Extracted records
--- Start ---

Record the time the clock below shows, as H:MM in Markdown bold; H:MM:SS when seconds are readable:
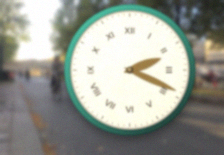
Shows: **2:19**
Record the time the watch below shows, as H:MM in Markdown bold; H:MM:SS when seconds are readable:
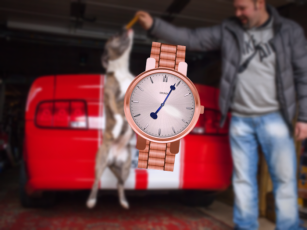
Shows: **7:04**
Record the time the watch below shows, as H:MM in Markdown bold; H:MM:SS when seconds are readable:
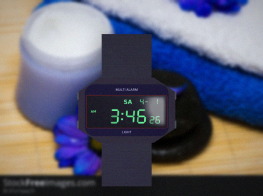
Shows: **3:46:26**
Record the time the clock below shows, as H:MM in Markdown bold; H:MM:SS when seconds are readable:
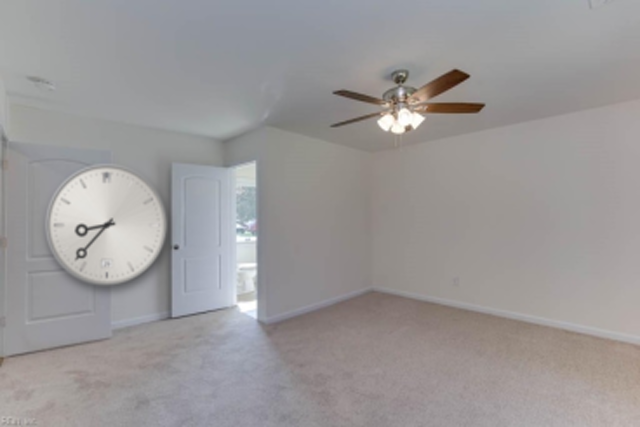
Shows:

--- End ---

#### [What you need to do]
Rewrite all of the records above with "Shows:" changed to "Reading:" and everything else kept the same. Leave the pictures out.

#### [Answer to this exercise]
Record the time the clock below shows, as H:MM in Markdown bold; H:MM:SS when seconds are readable:
Reading: **2:19**
Record the time the watch below shows, as H:MM in Markdown bold; H:MM:SS when seconds are readable:
Reading: **7:04**
Record the time the watch below shows, as H:MM in Markdown bold; H:MM:SS when seconds are readable:
Reading: **3:46:26**
Record the time the clock below shows, as H:MM in Markdown bold; H:MM:SS when seconds are readable:
Reading:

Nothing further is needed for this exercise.